*O QUE SE PEDE:* Consegue reproduzir, palavra por palavra, todas as linhas das entradas abaixo?

*ENTRADAS:*
=====
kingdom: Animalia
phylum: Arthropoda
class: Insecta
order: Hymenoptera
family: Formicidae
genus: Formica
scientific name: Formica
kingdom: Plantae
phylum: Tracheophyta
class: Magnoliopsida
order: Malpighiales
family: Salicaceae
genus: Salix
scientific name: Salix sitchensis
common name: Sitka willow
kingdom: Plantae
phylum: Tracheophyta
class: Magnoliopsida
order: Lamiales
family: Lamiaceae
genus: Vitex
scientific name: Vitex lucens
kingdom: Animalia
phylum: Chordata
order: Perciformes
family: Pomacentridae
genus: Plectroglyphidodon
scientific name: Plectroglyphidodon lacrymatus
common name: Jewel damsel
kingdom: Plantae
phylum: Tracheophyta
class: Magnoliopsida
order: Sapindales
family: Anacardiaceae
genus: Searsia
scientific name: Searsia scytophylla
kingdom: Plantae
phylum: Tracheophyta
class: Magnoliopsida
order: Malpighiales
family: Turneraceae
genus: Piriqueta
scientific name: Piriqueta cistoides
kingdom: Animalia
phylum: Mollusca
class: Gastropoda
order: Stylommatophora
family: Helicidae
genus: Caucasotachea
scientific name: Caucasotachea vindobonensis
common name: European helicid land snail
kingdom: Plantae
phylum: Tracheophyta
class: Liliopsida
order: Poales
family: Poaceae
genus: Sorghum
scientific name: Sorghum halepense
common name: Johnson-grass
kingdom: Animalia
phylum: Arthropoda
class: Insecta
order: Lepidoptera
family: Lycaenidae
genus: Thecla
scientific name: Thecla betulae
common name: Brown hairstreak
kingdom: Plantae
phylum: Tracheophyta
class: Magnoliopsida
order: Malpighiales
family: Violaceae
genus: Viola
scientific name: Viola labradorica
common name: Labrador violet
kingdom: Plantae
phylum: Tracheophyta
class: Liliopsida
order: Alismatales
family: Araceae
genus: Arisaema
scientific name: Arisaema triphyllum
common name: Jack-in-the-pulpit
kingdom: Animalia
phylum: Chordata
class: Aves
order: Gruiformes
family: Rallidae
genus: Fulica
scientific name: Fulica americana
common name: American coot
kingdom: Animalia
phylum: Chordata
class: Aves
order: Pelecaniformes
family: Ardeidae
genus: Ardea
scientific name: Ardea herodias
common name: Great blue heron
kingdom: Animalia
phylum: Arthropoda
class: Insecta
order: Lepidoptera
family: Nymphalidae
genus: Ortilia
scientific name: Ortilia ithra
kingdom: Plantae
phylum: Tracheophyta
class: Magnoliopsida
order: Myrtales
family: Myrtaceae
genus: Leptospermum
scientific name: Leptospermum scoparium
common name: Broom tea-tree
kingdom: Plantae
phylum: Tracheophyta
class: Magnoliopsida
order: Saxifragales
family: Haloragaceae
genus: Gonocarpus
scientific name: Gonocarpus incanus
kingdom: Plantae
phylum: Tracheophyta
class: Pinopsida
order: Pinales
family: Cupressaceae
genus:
=====
*RESOLUÇÃO:*
kingdom: Animalia
phylum: Arthropoda
class: Insecta
order: Hymenoptera
family: Formicidae
genus: Formica
scientific name: Formica
kingdom: Plantae
phylum: Tracheophyta
class: Magnoliopsida
order: Malpighiales
family: Salicaceae
genus: Salix
scientific name: Salix sitchensis
common name: Sitka willow
kingdom: Plantae
phylum: Tracheophyta
class: Magnoliopsida
order: Lamiales
family: Lamiaceae
genus: Vitex
scientific name: Vitex lucens
kingdom: Animalia
phylum: Chordata
order: Perciformes
family: Pomacentridae
genus: Plectroglyphidodon
scientific name: Plectroglyphidodon lacrymatus
common name: Jewel damsel
kingdom: Plantae
phylum: Tracheophyta
class: Magnoliopsida
order: Sapindales
family: Anacardiaceae
genus: Searsia
scientific name: Searsia scytophylla
kingdom: Plantae
phylum: Tracheophyta
class: Magnoliopsida
order: Malpighiales
family: Turneraceae
genus: Piriqueta
scientific name: Piriqueta cistoides
kingdom: Animalia
phylum: Mollusca
class: Gastropoda
order: Stylommatophora
family: Helicidae
genus: Caucasotachea
scientific name: Caucasotachea vindobonensis
common name: European helicid land snail
kingdom: Plantae
phylum: Tracheophyta
class: Liliopsida
order: Poales
family: Poaceae
genus: Sorghum
scientific name: Sorghum halepense
common name: Johnson-grass
kingdom: Animalia
phylum: Arthropoda
class: Insecta
order: Lepidoptera
family: Lycaenidae
genus: Thecla
scientific name: Thecla betulae
common name: Brown hairstreak
kingdom: Plantae
phylum: Tracheophyta
class: Magnoliopsida
order: Malpighiales
family: Violaceae
genus: Viola
scientific name: Viola labradorica
common name: Labrador violet
kingdom: Plantae
phylum: Tracheophyta
class: Liliopsida
order: Alismatales
family: Araceae
genus: Arisaema
scientific name: Arisaema triphyllum
common name: Jack-in-the-pulpit
kingdom: Animalia
phylum: Chordata
class: Aves
order: Gruiformes
family: Rallidae
genus: Fulica
scientific name: Fulica americana
common name: American coot
kingdom: Animalia
phylum: Chordata
class: Aves
order: Pelecaniformes
family: Ardeidae
genus: Ardea
scientific name: Ardea herodias
common name: Great blue heron
kingdom: Animalia
phylum: Arthropoda
class: Insecta
order: Lepidoptera
family: Nymphalidae
genus: Ortilia
scientific name: Ortilia ithra
kingdom: Plantae
phylum: Tracheophyta
class: Magnoliopsida
order: Myrtales
family: Myrtaceae
genus: Leptospermum
scientific name: Leptospermum scoparium
common name: Broom tea-tree
kingdom: Plantae
phylum: Tracheophyta
class: Magnoliopsida
order: Saxifragales
family: Haloragaceae
genus: Gonocarpus
scientific name: Gonocarpus incanus
kingdom: Plantae
phylum: Tracheophyta
class: Pinopsida
order: Pinales
family: Cupressaceae
genus:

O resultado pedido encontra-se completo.